▶ **REQUIRED WORK**
Reproduce the entries below line for line, starting with their very first line and ending after the line that contains "Реле давления".

*** GIVEN RECORDS ***

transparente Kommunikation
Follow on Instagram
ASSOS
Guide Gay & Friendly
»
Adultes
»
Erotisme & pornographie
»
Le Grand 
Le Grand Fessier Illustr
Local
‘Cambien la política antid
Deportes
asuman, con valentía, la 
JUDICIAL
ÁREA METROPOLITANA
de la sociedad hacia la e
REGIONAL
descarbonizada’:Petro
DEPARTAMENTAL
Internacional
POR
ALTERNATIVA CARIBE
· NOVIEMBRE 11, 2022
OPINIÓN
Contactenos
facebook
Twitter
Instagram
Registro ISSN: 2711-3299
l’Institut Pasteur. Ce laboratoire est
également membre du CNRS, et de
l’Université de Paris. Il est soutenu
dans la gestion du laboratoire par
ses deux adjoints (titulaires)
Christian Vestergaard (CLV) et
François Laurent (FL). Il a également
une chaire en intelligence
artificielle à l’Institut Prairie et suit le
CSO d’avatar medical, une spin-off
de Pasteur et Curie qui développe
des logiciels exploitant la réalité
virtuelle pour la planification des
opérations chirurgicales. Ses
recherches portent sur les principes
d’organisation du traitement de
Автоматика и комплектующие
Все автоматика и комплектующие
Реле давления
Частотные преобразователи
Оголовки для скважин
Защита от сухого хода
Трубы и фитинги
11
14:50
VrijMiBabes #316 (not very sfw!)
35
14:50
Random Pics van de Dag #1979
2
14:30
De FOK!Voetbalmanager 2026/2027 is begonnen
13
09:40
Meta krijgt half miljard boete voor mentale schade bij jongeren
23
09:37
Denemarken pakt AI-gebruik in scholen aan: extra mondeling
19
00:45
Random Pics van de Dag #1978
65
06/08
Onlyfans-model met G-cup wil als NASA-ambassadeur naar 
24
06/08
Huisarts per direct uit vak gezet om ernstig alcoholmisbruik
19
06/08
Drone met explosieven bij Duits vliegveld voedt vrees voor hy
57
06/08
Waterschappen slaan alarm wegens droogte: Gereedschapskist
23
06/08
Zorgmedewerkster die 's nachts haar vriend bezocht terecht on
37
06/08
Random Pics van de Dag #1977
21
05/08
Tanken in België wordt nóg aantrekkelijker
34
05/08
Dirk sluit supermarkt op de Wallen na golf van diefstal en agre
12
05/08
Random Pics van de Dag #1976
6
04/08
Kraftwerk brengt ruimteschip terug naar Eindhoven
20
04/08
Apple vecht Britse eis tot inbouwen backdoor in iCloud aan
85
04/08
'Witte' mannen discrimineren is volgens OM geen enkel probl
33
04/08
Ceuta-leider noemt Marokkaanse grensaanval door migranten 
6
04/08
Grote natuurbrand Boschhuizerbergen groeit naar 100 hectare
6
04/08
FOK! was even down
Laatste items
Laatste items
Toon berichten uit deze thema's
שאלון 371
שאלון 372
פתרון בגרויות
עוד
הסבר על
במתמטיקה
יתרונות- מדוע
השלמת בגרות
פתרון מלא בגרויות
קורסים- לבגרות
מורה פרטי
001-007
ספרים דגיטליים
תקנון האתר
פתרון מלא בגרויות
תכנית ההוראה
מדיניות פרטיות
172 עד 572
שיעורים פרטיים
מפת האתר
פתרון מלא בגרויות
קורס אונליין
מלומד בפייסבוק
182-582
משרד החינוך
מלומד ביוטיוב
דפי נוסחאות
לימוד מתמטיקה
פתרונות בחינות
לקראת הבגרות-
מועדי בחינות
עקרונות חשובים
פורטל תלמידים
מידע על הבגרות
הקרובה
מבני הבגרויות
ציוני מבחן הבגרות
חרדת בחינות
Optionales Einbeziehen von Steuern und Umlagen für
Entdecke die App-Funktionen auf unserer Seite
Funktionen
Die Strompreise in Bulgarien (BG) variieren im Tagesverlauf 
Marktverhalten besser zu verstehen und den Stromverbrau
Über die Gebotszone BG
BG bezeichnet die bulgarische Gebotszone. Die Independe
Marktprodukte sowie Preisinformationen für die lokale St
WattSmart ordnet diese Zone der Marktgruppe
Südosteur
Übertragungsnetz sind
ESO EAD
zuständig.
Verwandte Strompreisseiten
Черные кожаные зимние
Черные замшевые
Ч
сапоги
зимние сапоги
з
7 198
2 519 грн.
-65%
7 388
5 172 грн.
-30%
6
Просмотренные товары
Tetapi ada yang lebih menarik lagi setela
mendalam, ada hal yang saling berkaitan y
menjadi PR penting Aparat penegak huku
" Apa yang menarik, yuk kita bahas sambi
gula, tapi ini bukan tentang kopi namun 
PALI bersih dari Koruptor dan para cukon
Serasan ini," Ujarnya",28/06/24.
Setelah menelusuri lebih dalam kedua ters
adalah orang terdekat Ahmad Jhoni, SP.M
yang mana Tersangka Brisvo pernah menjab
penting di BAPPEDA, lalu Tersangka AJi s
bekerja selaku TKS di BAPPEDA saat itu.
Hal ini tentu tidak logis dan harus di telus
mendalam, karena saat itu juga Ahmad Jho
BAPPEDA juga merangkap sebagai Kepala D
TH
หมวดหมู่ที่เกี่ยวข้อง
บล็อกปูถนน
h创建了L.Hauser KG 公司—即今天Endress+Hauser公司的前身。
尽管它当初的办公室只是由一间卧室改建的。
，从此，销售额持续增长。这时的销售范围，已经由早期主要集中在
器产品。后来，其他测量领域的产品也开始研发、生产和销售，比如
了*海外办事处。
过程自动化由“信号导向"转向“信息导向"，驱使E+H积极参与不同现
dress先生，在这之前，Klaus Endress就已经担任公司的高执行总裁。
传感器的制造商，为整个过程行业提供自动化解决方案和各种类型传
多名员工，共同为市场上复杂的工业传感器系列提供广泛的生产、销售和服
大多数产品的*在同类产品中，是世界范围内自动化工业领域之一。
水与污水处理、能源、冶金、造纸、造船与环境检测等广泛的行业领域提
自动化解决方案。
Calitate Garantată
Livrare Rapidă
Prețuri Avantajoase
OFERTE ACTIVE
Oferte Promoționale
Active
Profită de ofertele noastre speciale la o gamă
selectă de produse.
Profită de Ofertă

*** End of GIVEN RECORDS ***

▶ **COMPLETED TASK**
transparente Kommunikation
Follow on Instagram
ASSOS
Guide Gay & Friendly
»
Adultes
»
Erotisme & pornographie
»
Le Grand 
Le Grand Fessier Illustr
Local
‘Cambien la política antid
Deportes
asuman, con valentía, la 
JUDICIAL
ÁREA METROPOLITANA
de la sociedad hacia la e
REGIONAL
descarbonizada’:Petro
DEPARTAMENTAL
Internacional
POR
ALTERNATIVA CARIBE
· NOVIEMBRE 11, 2022
OPINIÓN
Contactenos
facebook
Twitter
Instagram
Registro ISSN: 2711-3299
l’Institut Pasteur. Ce laboratoire est
également membre du CNRS, et de
l’Université de Paris. Il est soutenu
dans la gestion du laboratoire par
ses deux adjoints (titulaires)
Christian Vestergaard (CLV) et
François Laurent (FL). Il a également
une chaire en intelligence
artificielle à l’Institut Prairie et suit le
CSO d’avatar medical, une spin-off
de Pasteur et Curie qui développe
des logiciels exploitant la réalité
virtuelle pour la planification des
opérations chirurgicales. Ses
recherches portent sur les principes
d’organisation du traitement de
Автоматика и комплектующие
Все автоматика и комплектующие
Реле давления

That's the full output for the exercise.